Hero of Our Time meets all these criteria and revives these traditions. The ballet was composed on the 200th birth anniversary of Mikhail Lermontov, author of the novel ‘Hero of our Time.’ The ballet recreates one of the best-loved Russian novels through choreography.
The score for the ballet was composed by Ilya Demutsky, who is under 30, while Russian drama star Kirill Serebrennikov worked on the libretto. Yuri Possokhov, who has staged Cinderella at the Bolshoi, as well as several performances for the San Francisco Ballet and many other companies, was appointed as the choreographer.
5. Nobel Prize for Literature returns to the Russian world
Svetlana Alexievich. Source: Reuters
After a 28-year interval, the Nobel Prize in Literature was awarded to a Russian-language author, writer and journalist Svetlana Alexievich, the author of documentary fiction War’s Unwomanly Face, Enchanted with Death, and Chernobyl Prayer.

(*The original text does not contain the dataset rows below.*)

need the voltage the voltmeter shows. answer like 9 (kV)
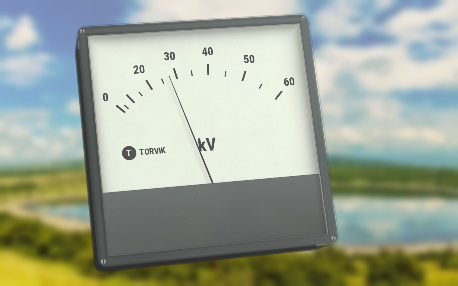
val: 27.5 (kV)
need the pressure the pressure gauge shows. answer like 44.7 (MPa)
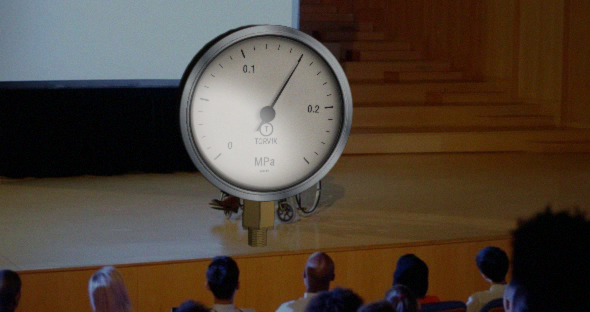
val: 0.15 (MPa)
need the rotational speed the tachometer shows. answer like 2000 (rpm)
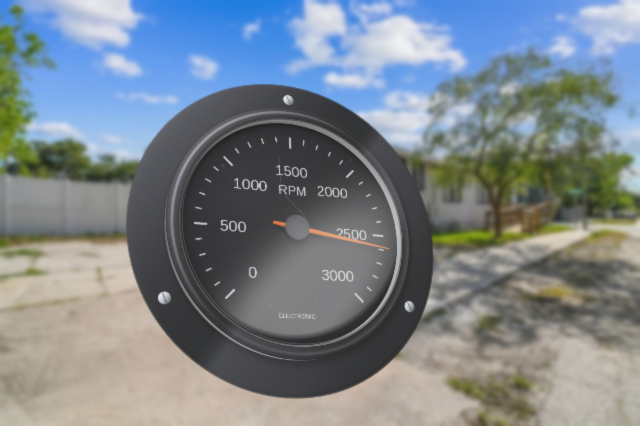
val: 2600 (rpm)
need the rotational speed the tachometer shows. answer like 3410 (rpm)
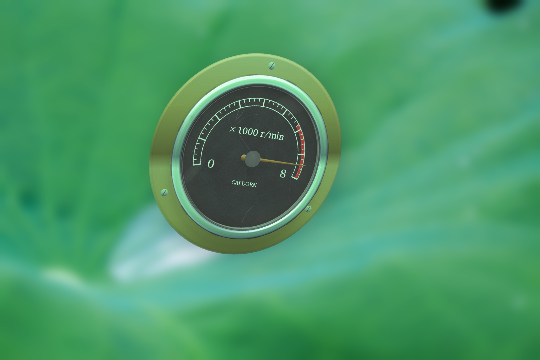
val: 7400 (rpm)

Technically, Alexievich is a Belarusian citizen but ever since Soviet times she has been writing in Russia and this is where her works have always been published. All her books are based on journalistic investigations and interviews with eyewitnesses of various tragic events in history. Thus, her Nobel Prize success has raised another important question in modern literature, that of the line between journalism and fiction.

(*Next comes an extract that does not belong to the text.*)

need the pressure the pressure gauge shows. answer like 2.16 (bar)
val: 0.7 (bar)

6. Avant-garde anniversary
The original Black Square (1915) today hangs in the Tretyakov Gallery in Moscow on Krymsky Val. Source: RIA Novosti / Yuriy Somov
Large-scale exhibitions of Russian avant-garde art have been traveling around the world for the past couple of years, yet a formal cause for celebrating the centenary of the movement came in the summer. On Jun. 21, 1915, Kazimir Malevich created his famous Black Square, which became a global symbol of suprematism and avant-garde art. The Basel-based Fondation Beyeler even recreated the legendary Last Futurist Exhibition 0.10 at which Black Square was first shown to the public.
7. New classics
The International Tchaikovsky Competition is held once every four years. Source: Vladimir Vyatkin/Ria Novosti
In the summer, Moscow and St. Petersburg hosted the 15th International Tchaikovsky Competition, which in the 60 years since its inception has become one of the most respected classical music competitions and has launched the careers of many world-class performers.

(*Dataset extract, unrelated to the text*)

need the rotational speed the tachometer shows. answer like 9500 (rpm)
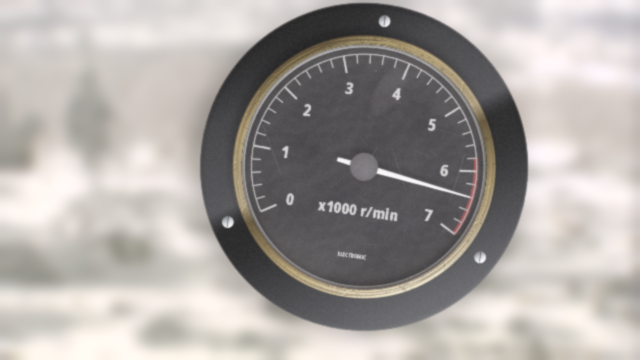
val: 6400 (rpm)
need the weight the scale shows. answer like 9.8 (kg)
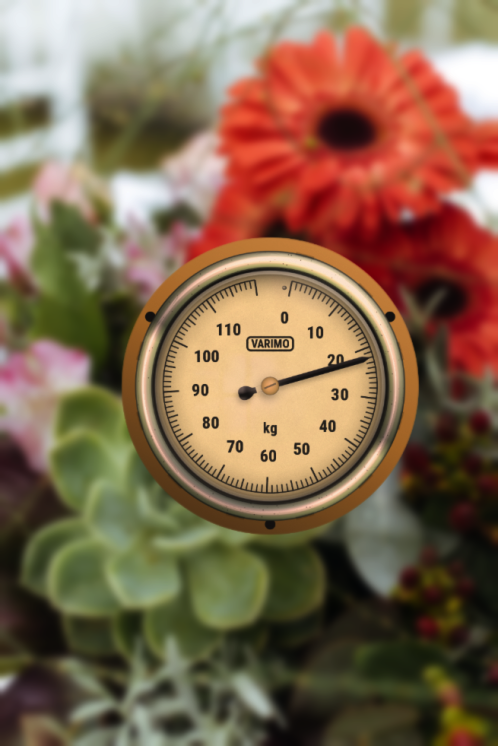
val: 22 (kg)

This year’s favorites included tenor from Mongolia Ariunbaatar Ganbaatar, South Korean tenor Myonghyun Lee, and pianists Lucas Debargue from France and Dmitry Masleyev from Russia.
8. Theatrical exchange
'Idiots' Kirill Serebrennikov. Source: Press photo
Since the “Russian seasons” of 1997, Russian drama directors have been conspicuous by their absence from the program of the main event on the theater calendar, the Avignon Festival. Until this summer, when the artistic director of the Moscow-based Gogol Center, Kirill Serebrennikov, was invited to present his production of Idiots, inspired by the Lars von Trier film of the same name.
For its part, Moscow welcomed the theater legend Robert Wilson, who staged Pushkin’s Fairy Tales at the Theater of Nations, described by critics as “the production of the year” in Russia.